If it's a Traditional IRA, you can leave the money alone until you reach 70 1/2, at which time required minimum distributions begin.  With a Roth IRA, any money you don't need can stay in the Roth for the next generation.

There is a "tax wrinkle" for younger spouses.  If you need the IRA money, you can potentially owe a 10% penalty, if you withdraw money and are under 59 1/2.  You can avoid the penalty by re-titling the account as an "inherited IRA."

The rules on re-titling are very specific.  As an example, say John Jones dies, leaving his IRA to his young wife, Mary Jones.  The account should be re-titled "John Jones IRA (deceased August 01, 2012) for the benefit of Mary Jones, Beneficiary."  Once this is done, Mary Jones can take the money penalty-free.  There is one more step -- younger wives, please note.  When Mary reaches 59 1/2, she should re-title the account again, this time in her name alone.  This lets her defer any further withdrawals until she reaches 70 1/2.  If she doesn't do this, withdrawals must start when her late husband would have reached 70 1/2.

A Child or Non-spouse Inherits
If a child receives an IRA from a parent, the child cannot roll the money into an IRA in the child's own name.  If the child decides to cash out, two things happen:
1)  if it's a Traditional IRA, the child will owe income tax,
2)  the multi-year (even multi-decade) tax shelter that an inherited IRA provides would be lost. 

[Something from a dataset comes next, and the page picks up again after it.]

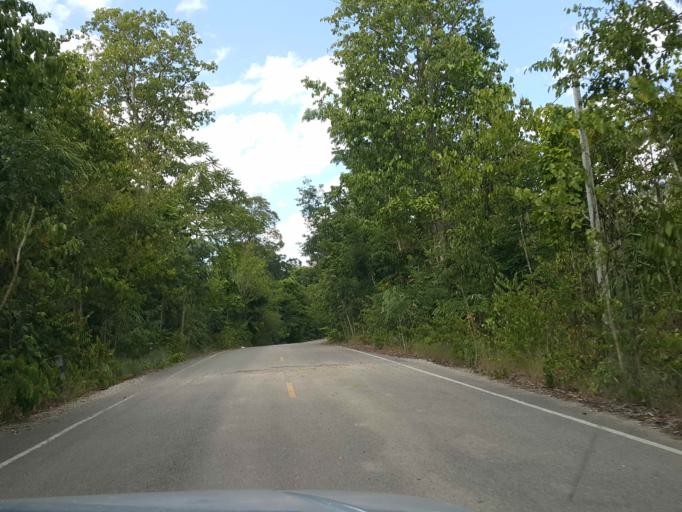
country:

So, the child should re-title the account as an "inherited IRA."  For example, say John Jones leaves his IRA to his daughter, Joan.  Joan should re-title the IRA "John Jones IRA (deceased August 01, 2012) for the benefit of Joan Jones, Beneficiary."  If the money is to be divided among heirs, each recipient should re-title his or her share.  Every year, the child is required to take a minimum withdrawal, based upon the child's age, but the child can take more if they want.  Remember, withdrawals are taxed, the remainder accumulates tax-deferred.

Now, if Joan dies, naming her son, Jack, as beneficiary, Jack can re-title the account as an "inherited IRA" and complete the withdrawals on the same schedule that Joan began.  The family deferrals could last for decades.

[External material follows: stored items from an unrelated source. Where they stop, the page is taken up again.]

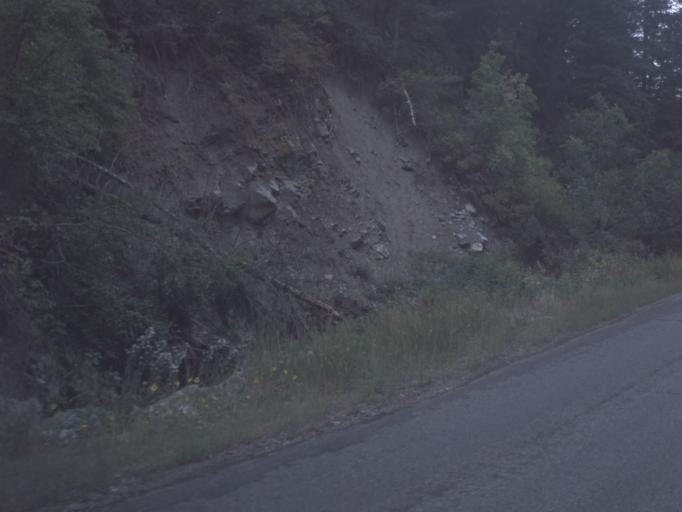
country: US
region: Utah
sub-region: Utah County
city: Orem
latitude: 40.3897
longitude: -111.5749
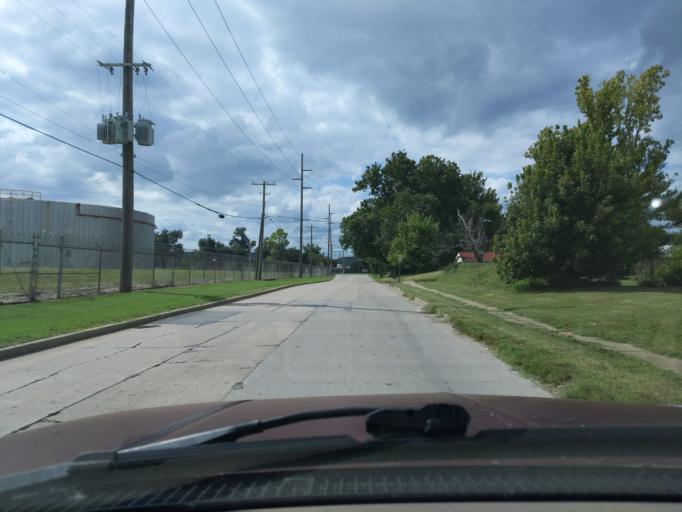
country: US
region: Oklahoma
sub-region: Tulsa County
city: Tulsa
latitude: 36.1263
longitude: -96.0045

What if you inherit a 401-K?  That too can be re-titled as an "inherited IRA."

If re-titling is wrong, the recipient will be taxed immediately, on the whole amount.  A lawyer who handles the will can assist heirs in re-titling IRA's.  Or, send a letter to the mutual fund group that holds the IRA, specifically asking that a separate "inherited IRA" for each beneficiary be created.

Anyone holding an IRA or 401-K should leave a "note" explaining re-titling so their heirs can get as much tax deferral as possible from the money you leave them.

Synopsis:
Rollover to beneficiary
Distributions of benefits from a deceased employee's eligible retirement plan may be rolled over directly to an IRA of a beneficiary who is not the surviving spouse of the employee [IRC §402(c)(11)].  The IRA is treated an an inherited IRA of the beneficiary.  Distributions from the inherited IRA are subject to the distribution rules applicable to beneficiaries.  A non-spouse beneficiary who inherits an IRA cannot treat it as his or her own account but must take RMDs determined under the rules applicable to beneficiaries receiving distributions from a qualified plan.  

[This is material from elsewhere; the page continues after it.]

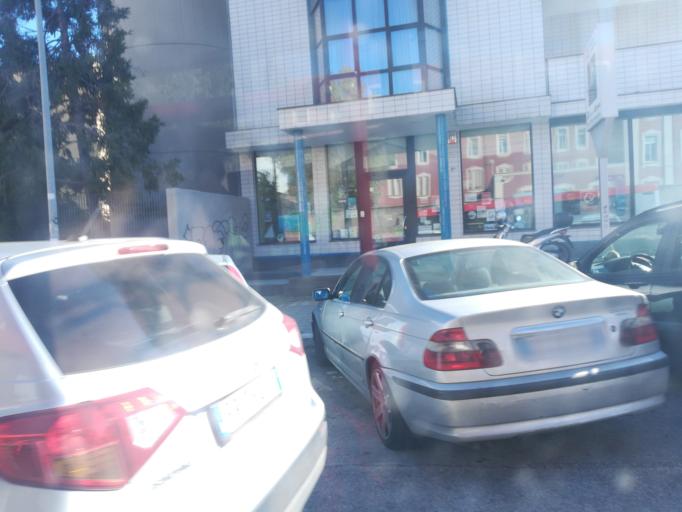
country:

When an individual other than the decedent's spouse receives a lump sum distribution from an IRA, in general, the individual may not roll over that distribution into another IRA, it must be distributed within a certain period [IRC §401(a)(9) 408(d)(3)].  The distribution, minus aggregate amount of non-deductible IRA contributions, is taxed as ordinary income in the year the distribution is received (Rev. Rul. 92-47).

This law does not change the rule that allows a surviving spouse to treat an inherited IRA as his or her own IRA, or to roll funds from a deceased spouse's employer-sponsored pension plan or IRA over to his or her own IRA or employer-sponsored pension plan. [IRC §402(c)(9)]

Beneficiaries of a Traditional IRA generally must receive a RMD from the inherited account for each year after the year of the IRA owner's death.  "Designated beneficiaries" (named by the IRA account owner or designated under the plan as of the date of death) as a beneficiary, may spread distributions over their life expectancy.

If you inherit your spouse's Traditional IRA and you are under 70 1/2, you may delay the start of RMDs by treating the IRA as your own.